Is programmatic a growth driver? OOH first half growth, and new steps to secure DOOH. A weekly recap of the top OOH stories you may have missed and colorful commentary from BB for the week ending August 24, 2024.
1. OAAA Reports OOH First Half Growth of 4.8%
This marks the highest quarterly volume ever for OOH, propelling first-half growth to a 4.8% increase. Digital OOH was a key growth driver and OOH growth across industries could be a positive economic indicator.
B.B.’s Take: 4.8%.. I’m going with what Chris Farley says in the video below⇓
2. Programmatic as a Growth Driver – Fact or Fiction?
US OOH national ad spend in the major OOH suppliers will be down for 2024 by a combined %53m, but the total OOH market was up 6.8% in Q1 and Vistar is up 77% YTD. Is programmatic advertising really the growth driver that people claim it is? Or is it just the same advertisers executing via an automated platform?
Local is a significantly stronger and larger ad segment. It’s also growing much faster rates than national. Also, the rise of programmatic is not translating to growth of the OOH pie.
B.B.’s Take: Alternative point of view by Robert Macmillan, suggesting programmatic is NOT what the popular narrative is positioned by the majority of the OOH Industry. Macmillan delivers strong, reasonable points in arguing the Vistar reporting does not quite add up. And as Vistar is the ‘leader’ in Programmatic buying, does that diminish the DOOH programmatic narrative across the board? Or billboard?

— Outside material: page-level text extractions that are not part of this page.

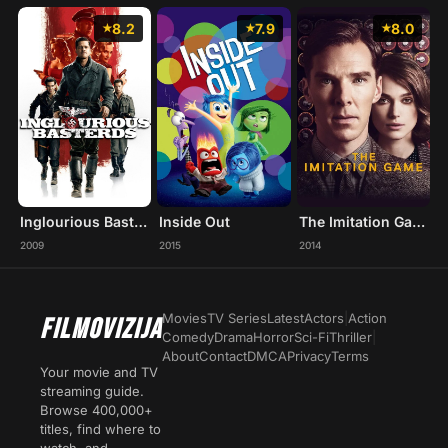
8.2
7.9
8.0
Inglourious Basterds
Inside Out
The Imitation Game
2009
2015
2014
Movies
TV Series
Latest
Actors
|
Action
FILMOVIZIJA
Comedy
Drama
Horror
Sci-Fi
Thriller
|
About
Contact
DMCA
Privacy
Terms
Your movie and TV
streaming guide.
Browse 400,000+
titles, find where to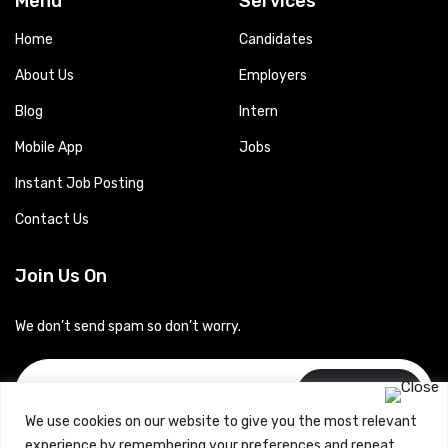
Menu
Services
Home
Candidates
About Us
Employers
Blog
Intern
Mobile App
Jobs
Instant Job Posting
Contact Us
Join Us On
We don’t send spam so don’t worry.
Subscribe
We use cookies on our website to give you the most relevant
experience by remembering your preferences and repeat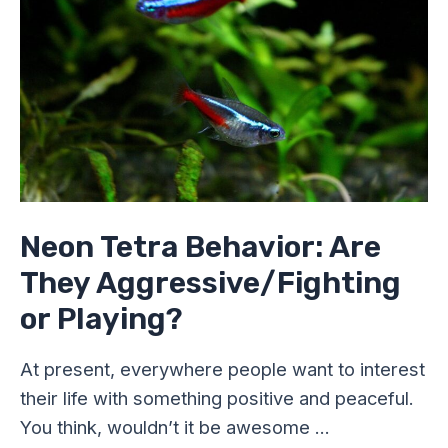
Aggressive/Fighting
or
Playing?
Neon Tetra Behavior: Are
They Aggressive/Fighting
or Playing?
At present, everywhere people want to interest
their life with something positive and peaceful.
You think, wouldn’t it be awesome …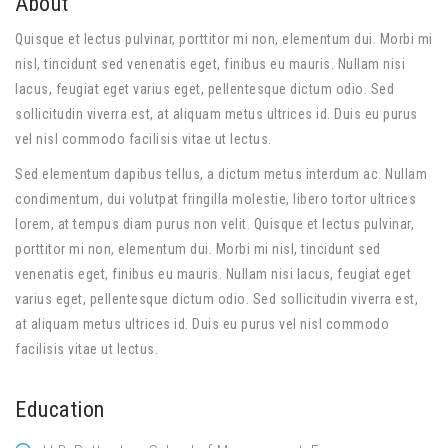
About
Quisque et lectus pulvinar, porttitor mi non, elementum dui. Morbi mi
nisl, tincidunt sed venenatis eget, finibus eu mauris. Nullam nisi
lacus, feugiat eget varius eget, pellentesque dictum odio. Sed
sollicitudin viverra est, at aliquam metus ultrices id. Duis eu purus
vel nisl commodo facilisis vitae ut lectus.
Sed elementum dapibus tellus, a dictum metus interdum ac. Nullam
condimentum, dui volutpat fringilla molestie, libero tortor ultrices
lorem, at tempus diam purus non velit. Quisque et lectus pulvinar,
porttitor mi non, elementum dui. Morbi mi nisl, tincidunt sed
venenatis eget, finibus eu mauris. Nullam nisi lacus, feugiat eget
varius eget, pellentesque dictum odio. Sed sollicitudin viverra est,
at aliquam metus ultrices id. Duis eu purus vel nisl commodo
facilisis vitae ut lectus.
Education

3. Australia OOH Up 8% for 1st Half 2024
Australia’s OOH half year net media revenue is $593.1million. This is an 8.0% increase from the same period in 2023, OMA reports.
Three quarters of this revenue are from DOOH. This is an increase of 71.9% from last year.
All categories of inventory saw an increase in revenue over last year.
B.B.’s Take: 8%! Congrats Australia! It can be done.
4. Digital Billboard Security Guidelines Are Here
In May, OOH Today called for the OAAA and the OOH Industry to come up with Industry-Wide Standards for DOOH content filtering and moderating techniques. We said that AI or programmatic filters alone are not enough to prevent offensive and inappropriate content. We asked the industry for guidelines, specifically to recommend that real people review all content.
The OAAA has recently updated The Digital Billboard Safety Guidelines to enhance industry best practices. They now recommend that there is human oversight in digital display content.
B.B.’s Take: Great to see this important action finally taken by the OAAA and the entire OOH Industry. Now who is going to implement it? What will the consequences be for those who do not?